#### [Work order]
Only the lines from the one bearing "Huyện Quảng Ninh: none -> 3450" through the end of the entries should be output, exactly as they stand, and pictures should be skipped.

#### [Data extract]
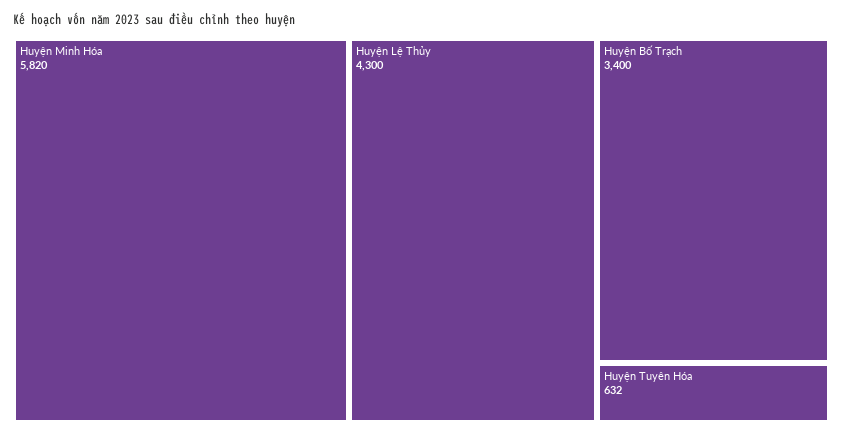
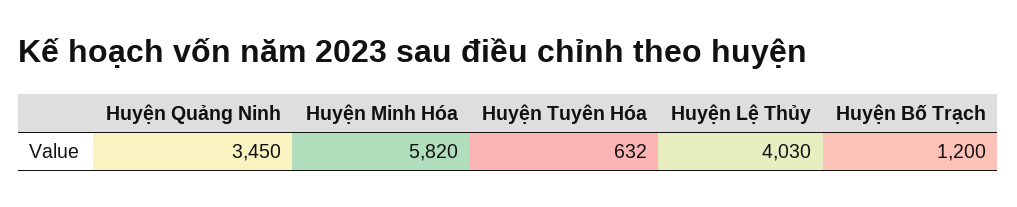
Huyện Lệ Thủy: 4300 -> 4030
Huyện Bố Trạch: 3400 -> 1200
Huyện Quảng Ninh: none -> 3450

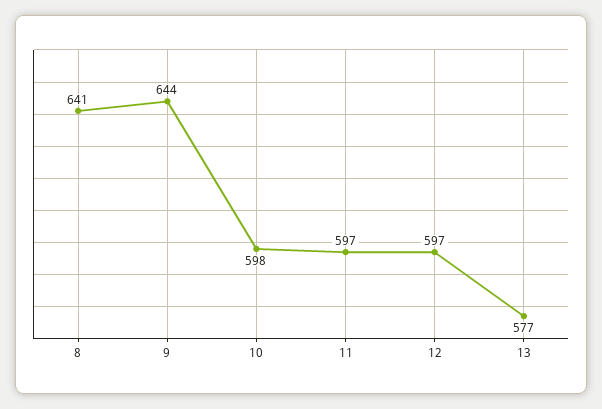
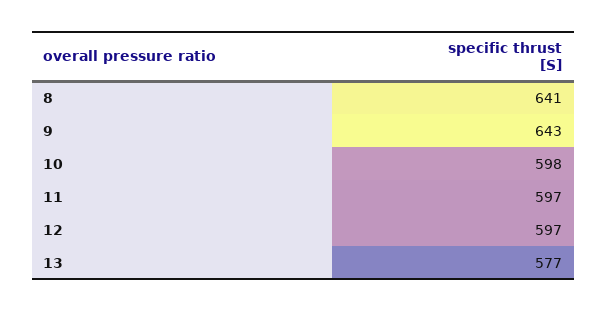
9: 644 -> 643

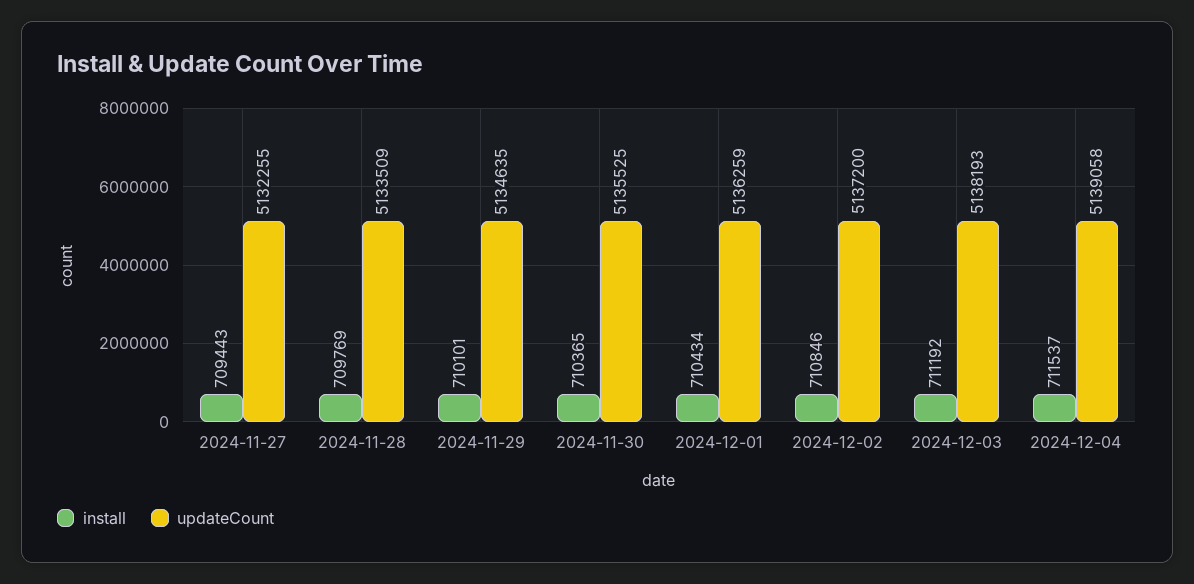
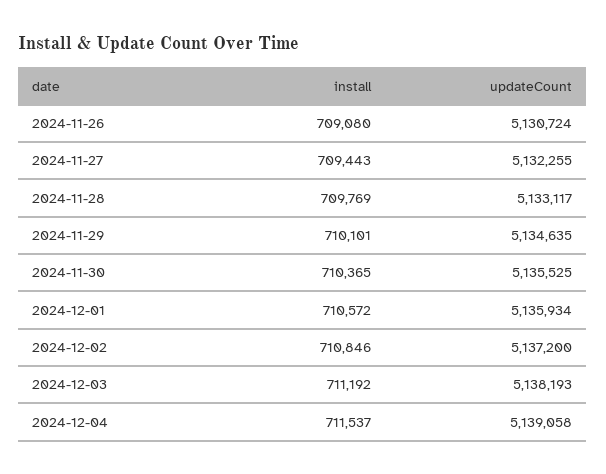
updateCount, 2024-11-28: 5133509 -> 5133117
install, 2024-12-01: 710434 -> 710572
updateCount, 2024-12-01: 5136259 -> 5135934
install, 2024-11-26: none -> 709080
updateCount, 2024-11-26: none -> 5130724

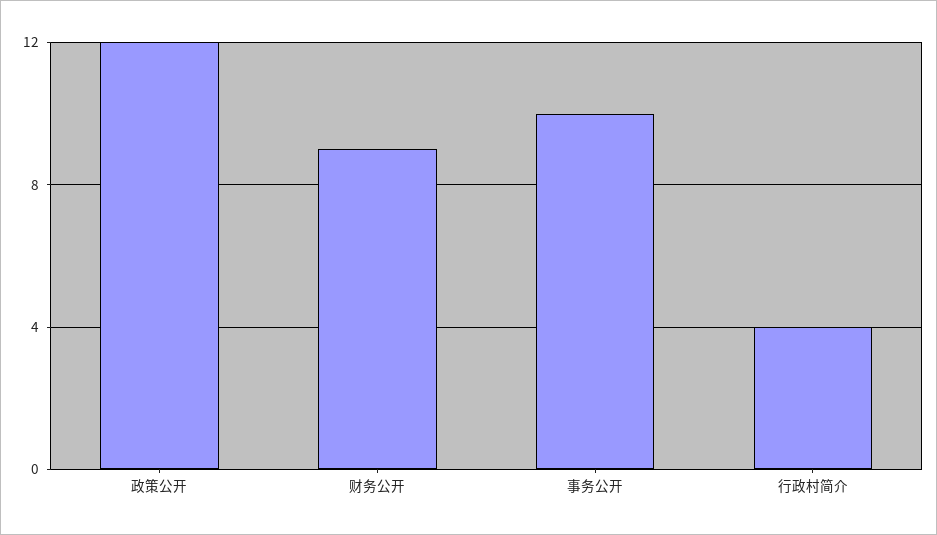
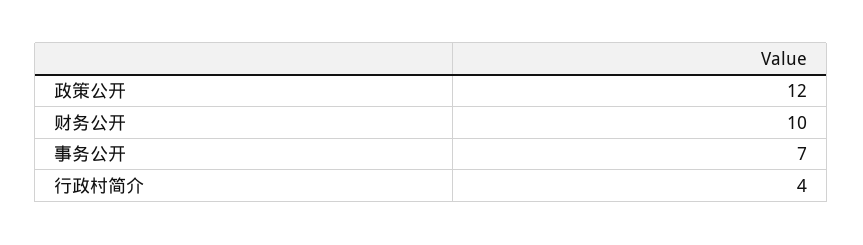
财务公开: 9 -> 10
事务公开: 10 -> 7

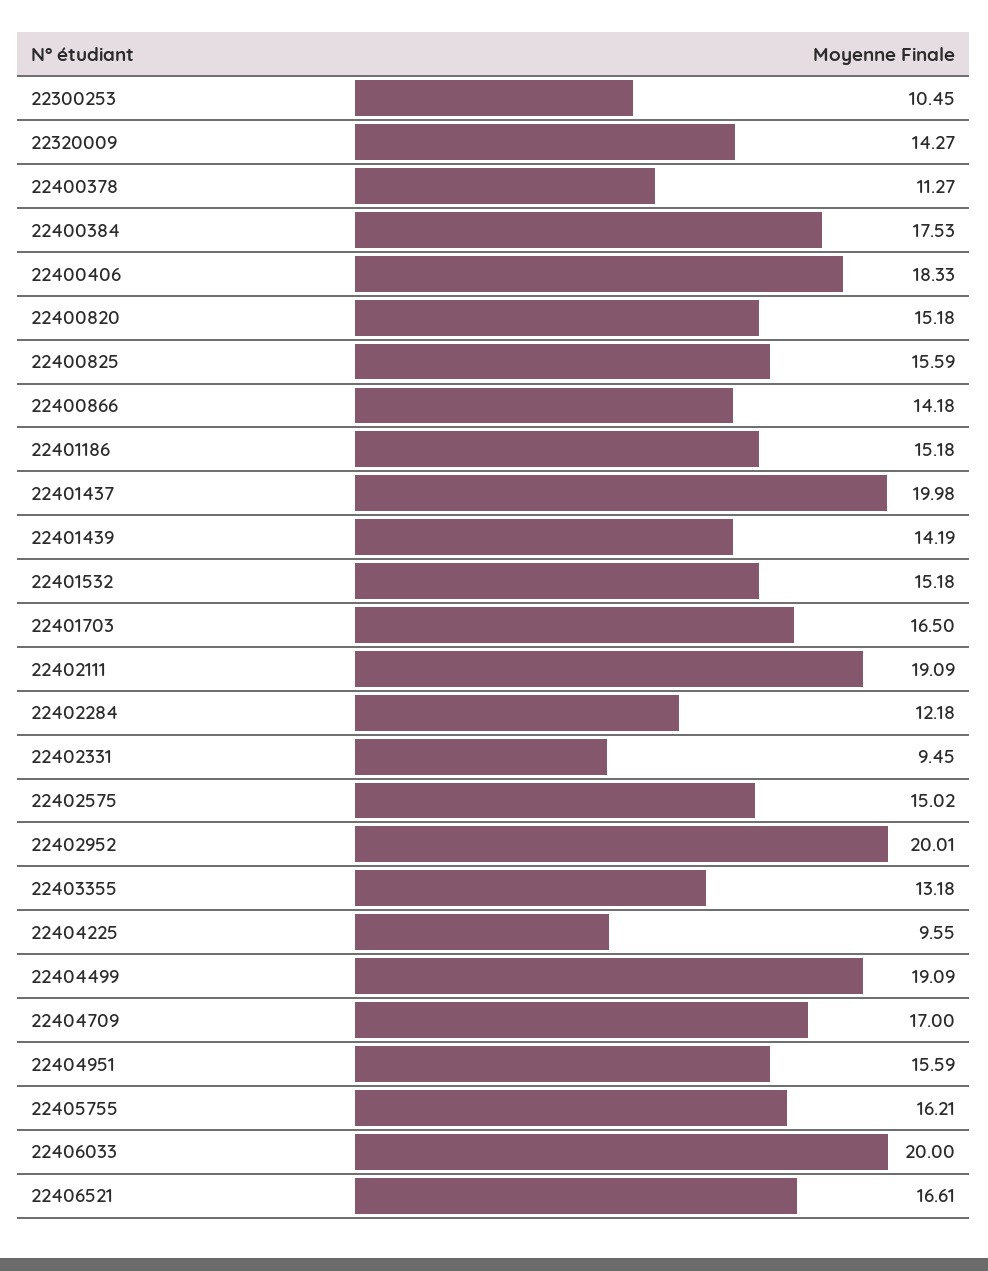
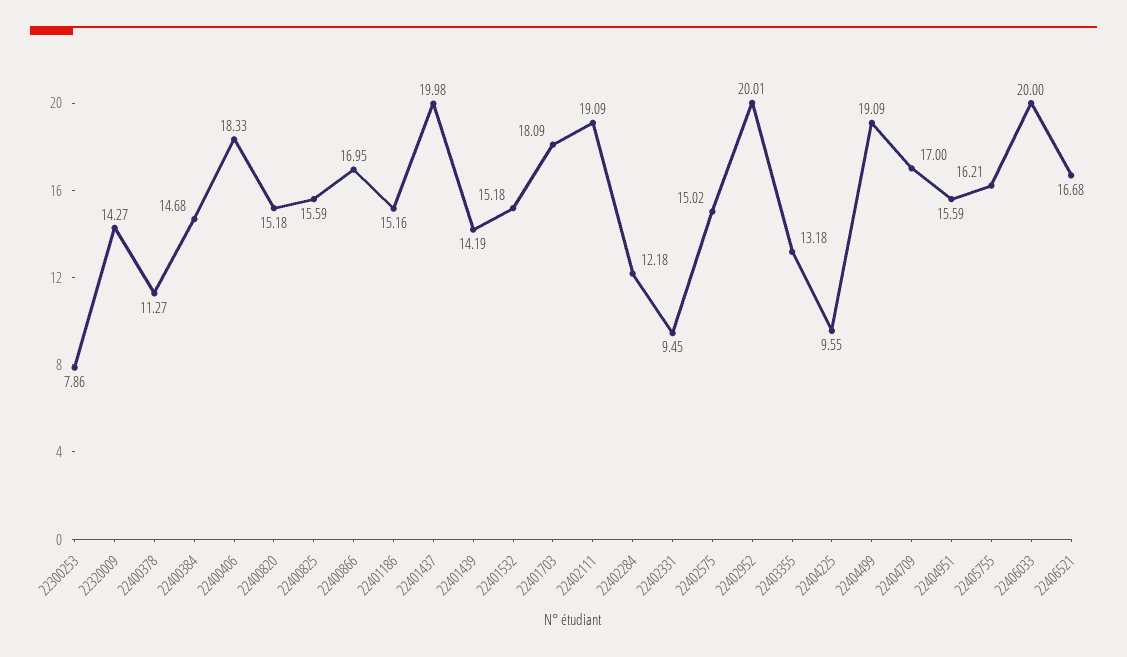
22300253: 10.45 -> 7.86
22400384: 17.53 -> 14.68
22400866: 14.18 -> 16.95
22401186: 15.18 -> 15.16
22401703: 16.5 -> 18.09
22406521: 16.61 -> 16.68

#### [Solution to this task]
Huyện Quảng Ninh: none -> 3450

9: 644 -> 643

updateCount, 2024-11-28: 5133509 -> 5133117
install, 2024-12-01: 710434 -> 710572
updateCount, 2024-12-01: 5136259 -> 5135934
install, 2024-11-26: none -> 709080
updateCount, 2024-11-26: none -> 5130724

财务公开: 9 -> 10
事务公开: 10 -> 7

22300253: 10.45 -> 7.86
22400384: 17.53 -> 14.68
22400866: 14.18 -> 16.95
22401186: 15.18 -> 15.16
22401703: 16.5 -> 18.09
22406521: 16.61 -> 16.68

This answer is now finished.